(Stored items)

- Opening Delimiter -

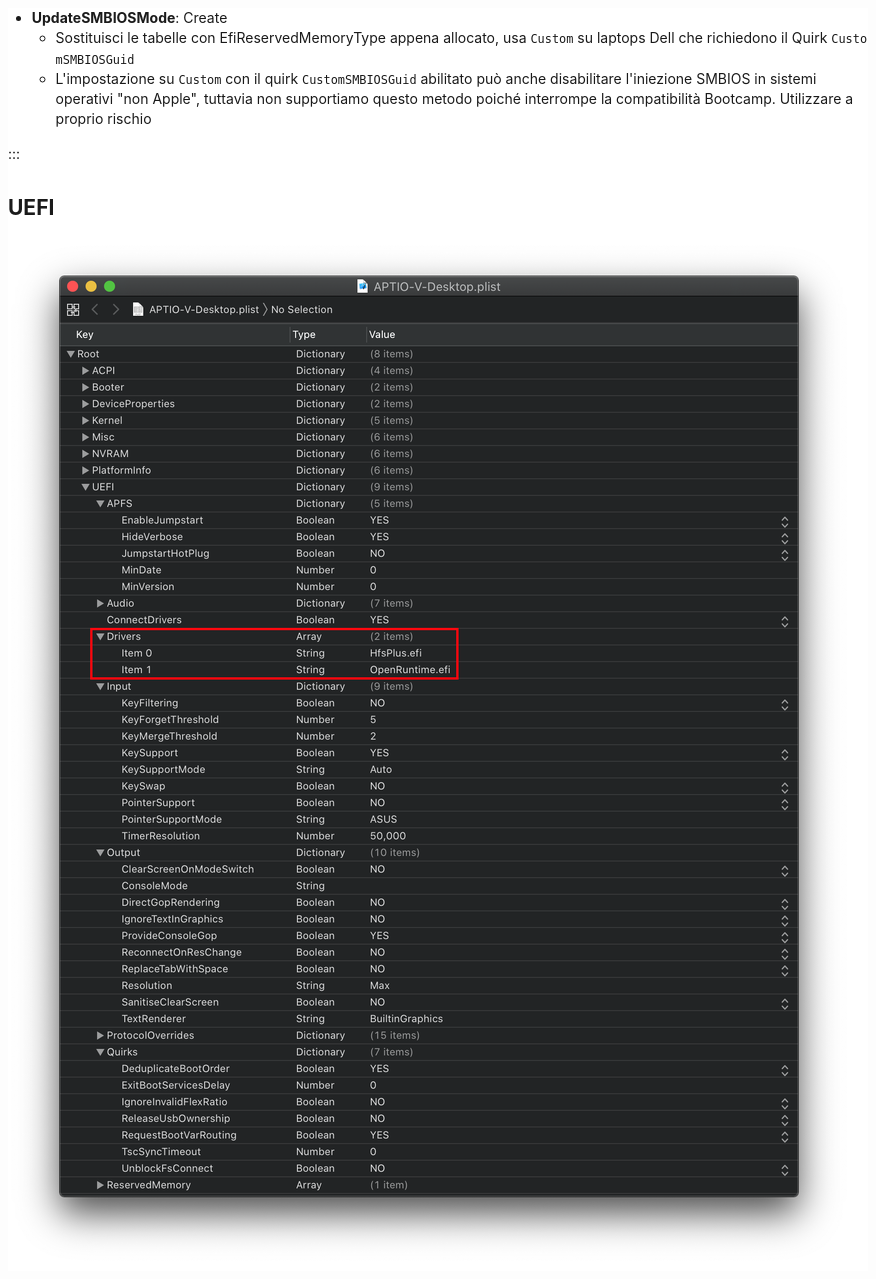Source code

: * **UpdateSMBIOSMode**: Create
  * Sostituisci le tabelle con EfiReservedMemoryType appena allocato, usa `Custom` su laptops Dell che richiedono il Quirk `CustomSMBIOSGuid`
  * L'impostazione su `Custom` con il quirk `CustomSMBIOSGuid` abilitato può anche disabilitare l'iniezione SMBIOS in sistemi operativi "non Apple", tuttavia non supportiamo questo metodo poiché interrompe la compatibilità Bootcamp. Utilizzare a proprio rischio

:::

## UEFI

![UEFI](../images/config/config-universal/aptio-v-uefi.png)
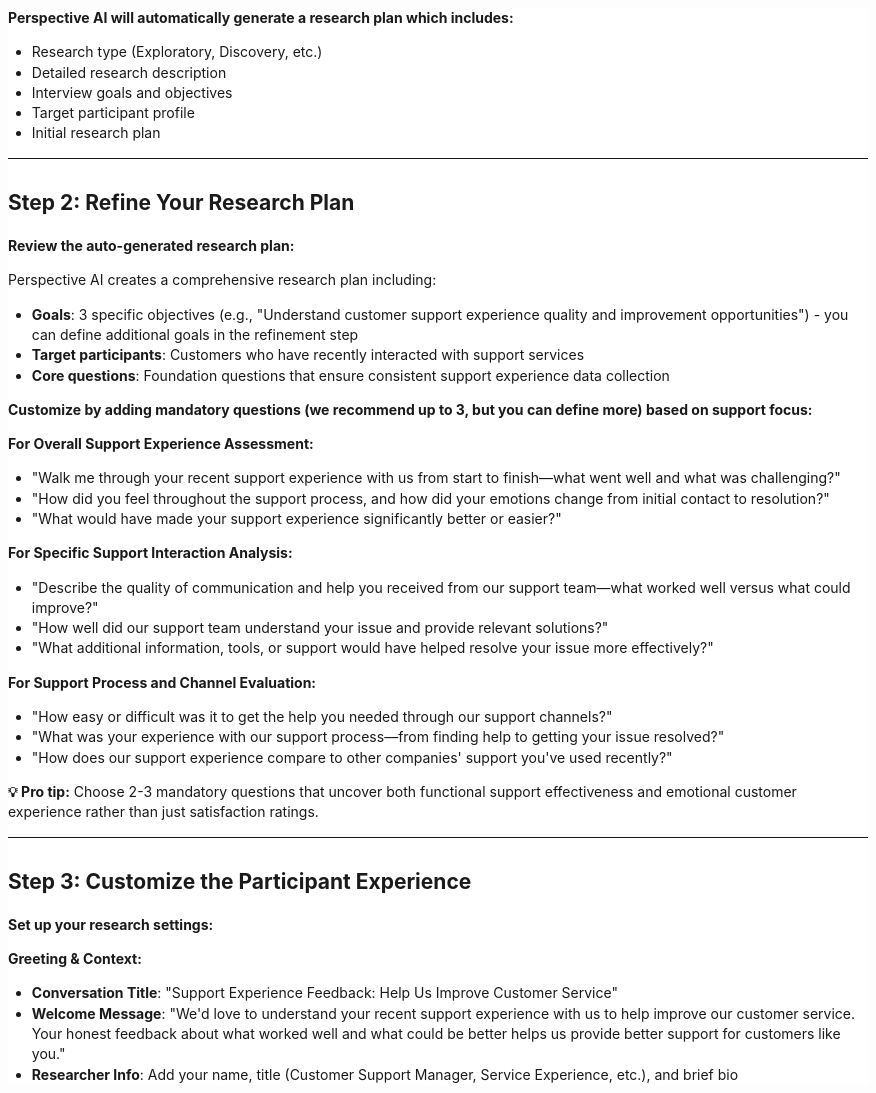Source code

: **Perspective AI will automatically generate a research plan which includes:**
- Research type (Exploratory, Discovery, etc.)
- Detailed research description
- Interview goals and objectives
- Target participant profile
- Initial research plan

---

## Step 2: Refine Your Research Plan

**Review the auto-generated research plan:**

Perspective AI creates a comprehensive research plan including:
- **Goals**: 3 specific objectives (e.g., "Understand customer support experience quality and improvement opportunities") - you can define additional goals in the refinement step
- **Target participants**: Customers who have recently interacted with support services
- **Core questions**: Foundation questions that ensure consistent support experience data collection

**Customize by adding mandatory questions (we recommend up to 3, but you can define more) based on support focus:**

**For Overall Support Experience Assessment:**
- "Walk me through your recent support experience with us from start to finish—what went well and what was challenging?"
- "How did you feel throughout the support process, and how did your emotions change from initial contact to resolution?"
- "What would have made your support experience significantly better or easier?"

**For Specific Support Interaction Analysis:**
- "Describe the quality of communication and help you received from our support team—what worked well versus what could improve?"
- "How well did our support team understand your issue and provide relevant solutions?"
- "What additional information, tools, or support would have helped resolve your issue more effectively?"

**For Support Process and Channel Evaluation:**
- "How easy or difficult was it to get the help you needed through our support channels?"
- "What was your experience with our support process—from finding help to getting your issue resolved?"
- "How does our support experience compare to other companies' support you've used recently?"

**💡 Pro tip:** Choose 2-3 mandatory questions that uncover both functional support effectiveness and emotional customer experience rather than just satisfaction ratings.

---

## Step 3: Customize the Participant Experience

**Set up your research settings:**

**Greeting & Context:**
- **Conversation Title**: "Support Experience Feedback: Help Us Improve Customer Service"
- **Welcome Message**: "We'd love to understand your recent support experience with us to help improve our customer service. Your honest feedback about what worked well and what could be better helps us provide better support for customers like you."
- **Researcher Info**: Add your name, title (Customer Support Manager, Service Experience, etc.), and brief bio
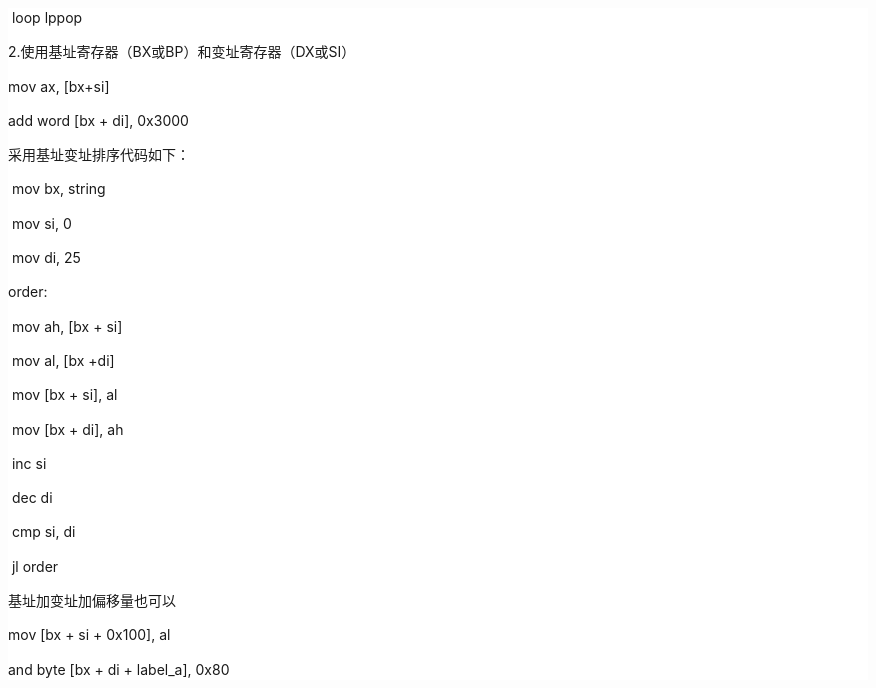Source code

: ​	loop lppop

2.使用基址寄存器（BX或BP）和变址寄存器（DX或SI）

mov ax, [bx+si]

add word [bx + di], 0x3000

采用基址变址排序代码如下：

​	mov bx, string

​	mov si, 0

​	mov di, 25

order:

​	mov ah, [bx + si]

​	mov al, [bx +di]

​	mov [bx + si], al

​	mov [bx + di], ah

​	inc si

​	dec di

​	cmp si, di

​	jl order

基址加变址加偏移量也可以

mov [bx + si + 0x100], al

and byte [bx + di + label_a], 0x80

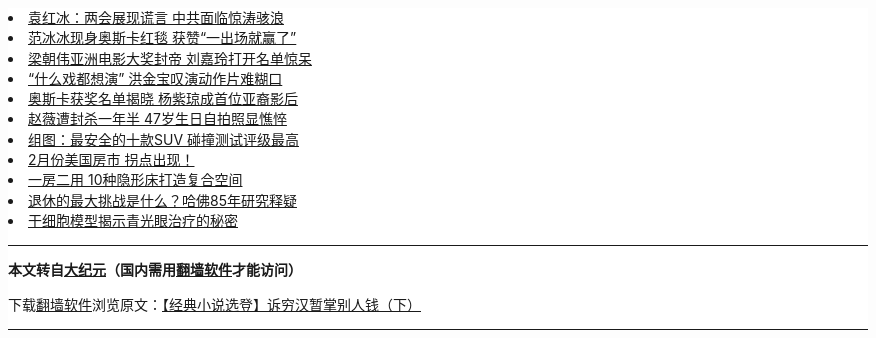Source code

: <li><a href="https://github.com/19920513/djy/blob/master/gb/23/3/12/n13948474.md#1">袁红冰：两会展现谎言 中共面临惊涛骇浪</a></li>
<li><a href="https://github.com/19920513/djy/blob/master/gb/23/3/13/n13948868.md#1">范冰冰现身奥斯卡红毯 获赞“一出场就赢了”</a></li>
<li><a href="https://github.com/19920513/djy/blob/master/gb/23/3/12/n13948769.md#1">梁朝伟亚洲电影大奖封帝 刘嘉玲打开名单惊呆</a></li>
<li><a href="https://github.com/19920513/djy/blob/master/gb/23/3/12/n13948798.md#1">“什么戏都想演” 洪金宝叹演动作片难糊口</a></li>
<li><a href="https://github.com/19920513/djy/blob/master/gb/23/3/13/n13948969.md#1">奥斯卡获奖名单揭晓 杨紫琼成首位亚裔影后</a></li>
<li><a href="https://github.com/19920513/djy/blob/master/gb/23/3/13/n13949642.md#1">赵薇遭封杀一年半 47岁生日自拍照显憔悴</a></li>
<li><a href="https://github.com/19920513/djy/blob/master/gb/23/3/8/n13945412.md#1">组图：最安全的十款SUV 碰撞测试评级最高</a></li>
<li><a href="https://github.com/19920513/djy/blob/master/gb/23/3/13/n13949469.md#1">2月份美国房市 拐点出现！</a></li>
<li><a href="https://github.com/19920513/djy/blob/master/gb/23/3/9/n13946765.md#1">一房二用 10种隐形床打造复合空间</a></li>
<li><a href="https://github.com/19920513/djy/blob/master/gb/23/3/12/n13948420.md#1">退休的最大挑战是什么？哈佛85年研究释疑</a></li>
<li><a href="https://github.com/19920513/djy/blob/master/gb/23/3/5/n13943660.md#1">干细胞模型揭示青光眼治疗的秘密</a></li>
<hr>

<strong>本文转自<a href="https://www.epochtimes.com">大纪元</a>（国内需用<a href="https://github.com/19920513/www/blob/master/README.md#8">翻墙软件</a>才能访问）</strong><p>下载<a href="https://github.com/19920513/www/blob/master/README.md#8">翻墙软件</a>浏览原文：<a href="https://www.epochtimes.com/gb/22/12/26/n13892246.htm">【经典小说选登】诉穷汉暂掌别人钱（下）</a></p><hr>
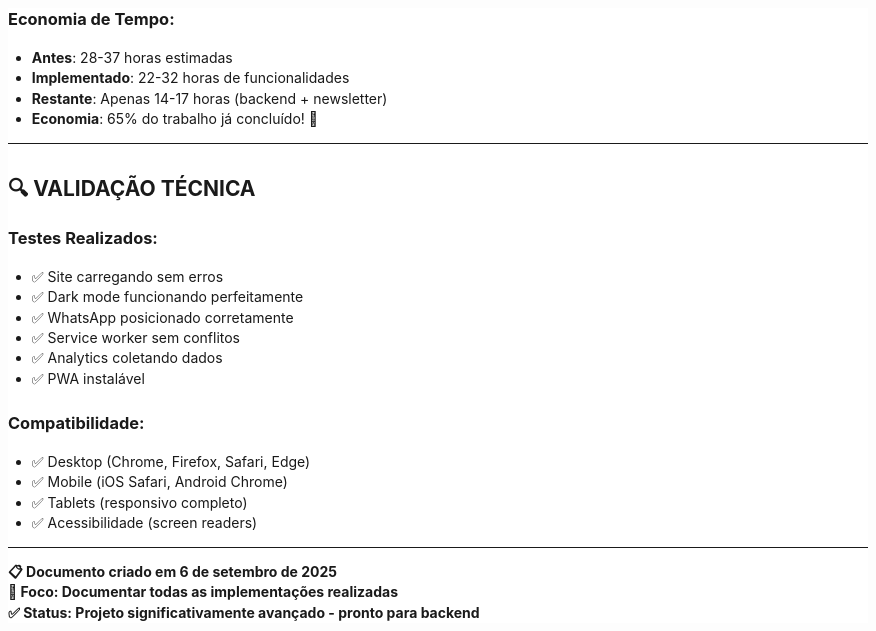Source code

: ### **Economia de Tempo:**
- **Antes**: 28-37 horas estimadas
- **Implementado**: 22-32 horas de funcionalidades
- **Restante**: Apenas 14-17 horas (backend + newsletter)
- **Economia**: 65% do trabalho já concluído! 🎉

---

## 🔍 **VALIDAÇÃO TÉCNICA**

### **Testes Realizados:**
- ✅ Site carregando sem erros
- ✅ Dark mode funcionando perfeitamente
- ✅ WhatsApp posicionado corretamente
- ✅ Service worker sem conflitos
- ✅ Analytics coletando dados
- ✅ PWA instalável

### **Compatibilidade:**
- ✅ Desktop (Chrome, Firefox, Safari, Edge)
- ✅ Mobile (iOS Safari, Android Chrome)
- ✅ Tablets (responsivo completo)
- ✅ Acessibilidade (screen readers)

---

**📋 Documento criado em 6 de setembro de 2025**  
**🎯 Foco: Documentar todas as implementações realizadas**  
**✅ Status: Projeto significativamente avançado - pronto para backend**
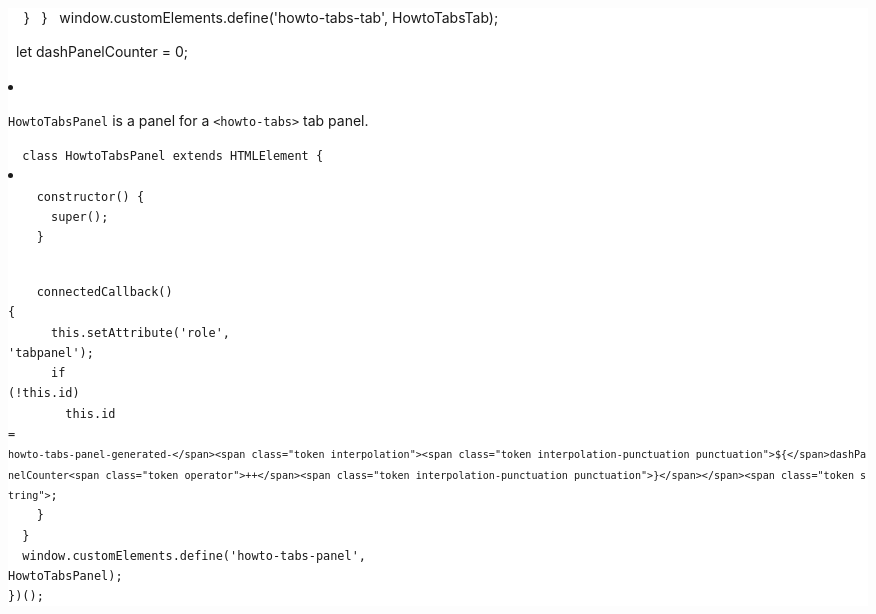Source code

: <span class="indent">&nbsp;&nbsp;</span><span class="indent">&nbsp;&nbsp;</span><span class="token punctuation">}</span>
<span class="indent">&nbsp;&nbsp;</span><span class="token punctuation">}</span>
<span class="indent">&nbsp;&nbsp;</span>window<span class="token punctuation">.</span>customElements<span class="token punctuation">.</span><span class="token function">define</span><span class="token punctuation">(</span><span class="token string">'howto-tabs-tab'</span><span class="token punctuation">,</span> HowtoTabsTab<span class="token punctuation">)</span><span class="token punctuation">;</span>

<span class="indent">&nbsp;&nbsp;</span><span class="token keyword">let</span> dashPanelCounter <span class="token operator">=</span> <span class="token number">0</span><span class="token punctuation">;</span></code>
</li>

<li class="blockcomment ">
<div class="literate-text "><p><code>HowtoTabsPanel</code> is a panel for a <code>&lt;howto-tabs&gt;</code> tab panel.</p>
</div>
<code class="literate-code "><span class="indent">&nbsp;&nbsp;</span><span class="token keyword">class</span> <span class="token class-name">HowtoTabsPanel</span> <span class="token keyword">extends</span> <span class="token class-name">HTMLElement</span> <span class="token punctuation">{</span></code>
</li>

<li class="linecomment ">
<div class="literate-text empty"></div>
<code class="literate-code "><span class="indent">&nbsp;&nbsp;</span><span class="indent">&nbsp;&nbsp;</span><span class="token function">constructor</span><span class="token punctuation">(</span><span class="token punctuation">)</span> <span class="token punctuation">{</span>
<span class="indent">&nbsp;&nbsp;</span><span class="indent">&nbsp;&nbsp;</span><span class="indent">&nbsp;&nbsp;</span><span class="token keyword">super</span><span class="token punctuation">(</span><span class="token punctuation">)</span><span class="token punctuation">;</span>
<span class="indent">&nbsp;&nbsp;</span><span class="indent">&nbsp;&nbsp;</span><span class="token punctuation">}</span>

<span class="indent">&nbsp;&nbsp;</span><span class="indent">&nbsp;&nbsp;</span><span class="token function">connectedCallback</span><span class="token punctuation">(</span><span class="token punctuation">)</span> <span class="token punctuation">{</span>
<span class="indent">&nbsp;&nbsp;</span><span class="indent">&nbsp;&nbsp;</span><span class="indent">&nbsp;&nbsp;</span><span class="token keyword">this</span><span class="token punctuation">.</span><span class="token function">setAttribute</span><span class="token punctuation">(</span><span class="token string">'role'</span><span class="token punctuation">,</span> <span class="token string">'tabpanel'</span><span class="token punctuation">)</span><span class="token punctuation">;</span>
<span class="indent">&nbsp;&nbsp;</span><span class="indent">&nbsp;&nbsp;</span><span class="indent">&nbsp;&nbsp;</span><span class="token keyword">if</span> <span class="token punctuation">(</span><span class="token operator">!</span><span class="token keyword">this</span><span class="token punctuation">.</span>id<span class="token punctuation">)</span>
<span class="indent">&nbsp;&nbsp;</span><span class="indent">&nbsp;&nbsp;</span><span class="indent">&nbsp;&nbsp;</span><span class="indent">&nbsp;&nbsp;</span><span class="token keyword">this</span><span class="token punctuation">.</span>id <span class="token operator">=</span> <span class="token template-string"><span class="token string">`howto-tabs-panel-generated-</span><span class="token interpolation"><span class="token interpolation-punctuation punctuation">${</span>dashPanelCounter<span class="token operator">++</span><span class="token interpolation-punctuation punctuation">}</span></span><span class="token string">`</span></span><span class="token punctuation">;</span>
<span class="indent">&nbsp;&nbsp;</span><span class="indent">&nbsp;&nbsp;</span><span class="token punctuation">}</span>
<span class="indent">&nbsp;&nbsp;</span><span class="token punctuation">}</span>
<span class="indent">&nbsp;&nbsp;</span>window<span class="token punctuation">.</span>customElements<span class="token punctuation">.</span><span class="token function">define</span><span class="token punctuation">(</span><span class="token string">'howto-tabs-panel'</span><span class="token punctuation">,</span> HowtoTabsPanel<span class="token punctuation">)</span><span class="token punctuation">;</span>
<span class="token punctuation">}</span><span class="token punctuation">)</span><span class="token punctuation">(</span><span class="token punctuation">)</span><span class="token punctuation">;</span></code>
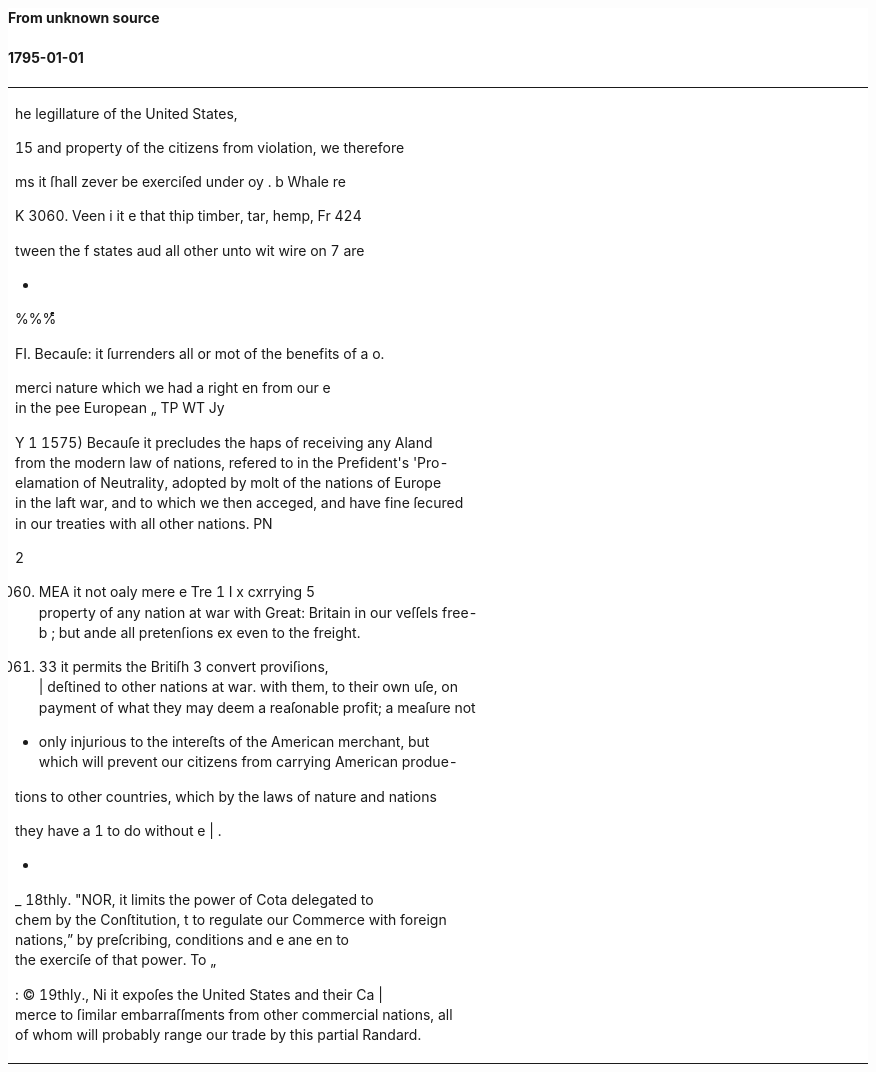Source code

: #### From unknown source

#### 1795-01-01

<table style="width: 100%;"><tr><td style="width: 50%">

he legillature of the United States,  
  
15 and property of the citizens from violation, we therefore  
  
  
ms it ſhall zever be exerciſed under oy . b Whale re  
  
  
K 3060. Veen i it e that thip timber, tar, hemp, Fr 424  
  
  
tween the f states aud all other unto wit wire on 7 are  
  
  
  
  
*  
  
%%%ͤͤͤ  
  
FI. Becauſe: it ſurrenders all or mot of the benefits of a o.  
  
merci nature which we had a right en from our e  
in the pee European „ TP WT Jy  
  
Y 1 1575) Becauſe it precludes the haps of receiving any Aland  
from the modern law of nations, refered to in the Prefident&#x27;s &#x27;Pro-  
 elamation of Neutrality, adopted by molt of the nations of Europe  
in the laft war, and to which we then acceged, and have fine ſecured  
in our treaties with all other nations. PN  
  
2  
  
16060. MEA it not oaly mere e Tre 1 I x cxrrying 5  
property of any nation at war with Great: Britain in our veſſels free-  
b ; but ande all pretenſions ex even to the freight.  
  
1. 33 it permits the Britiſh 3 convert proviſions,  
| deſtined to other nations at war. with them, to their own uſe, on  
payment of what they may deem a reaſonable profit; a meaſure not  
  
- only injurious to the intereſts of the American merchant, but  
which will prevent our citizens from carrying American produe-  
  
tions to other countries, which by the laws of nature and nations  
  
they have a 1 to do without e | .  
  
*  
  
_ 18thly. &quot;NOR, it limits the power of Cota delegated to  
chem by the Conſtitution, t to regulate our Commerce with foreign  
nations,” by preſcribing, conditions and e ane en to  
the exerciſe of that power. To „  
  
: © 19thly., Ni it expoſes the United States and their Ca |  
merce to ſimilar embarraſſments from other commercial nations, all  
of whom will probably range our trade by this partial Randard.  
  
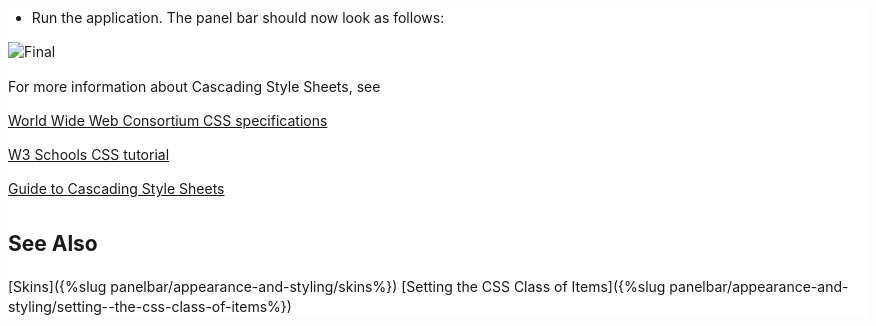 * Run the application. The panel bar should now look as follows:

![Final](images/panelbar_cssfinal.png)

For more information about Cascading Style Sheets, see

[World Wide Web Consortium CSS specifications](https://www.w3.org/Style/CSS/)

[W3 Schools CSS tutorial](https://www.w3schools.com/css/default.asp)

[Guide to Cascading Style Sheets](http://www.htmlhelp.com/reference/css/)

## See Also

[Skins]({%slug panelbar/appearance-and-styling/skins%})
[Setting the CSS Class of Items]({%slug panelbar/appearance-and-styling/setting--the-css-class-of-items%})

- Closing Delimiter -

What you need to do:
Retype only the lines that run from the first line of the entries above to the line containing "plan which includes:**", both included. Do not carry over any pictures.

Completed exercise:
Source code

: * **UpdateSMBIOSMode**: Create
  * Sostituisci le tabelle con EfiReservedMemoryType appena allocato, usa `Custom` su laptops Dell che richiedono il Quirk `CustomSMBIOSGuid`
  * L'impostazione su `Custom` con il quirk `CustomSMBIOSGuid` abilitato può anche disabilitare l'iniezione SMBIOS in sistemi operativi "non Apple", tuttavia non supportiamo questo metodo poiché interrompe la compatibilità Bootcamp. Utilizzare a proprio rischio

:::

## UEFI

![UEFI](../images/config/config-universal/aptio-v-uefi.png)
Source code

: **Perspective AI will automatically generate a research plan which includes:**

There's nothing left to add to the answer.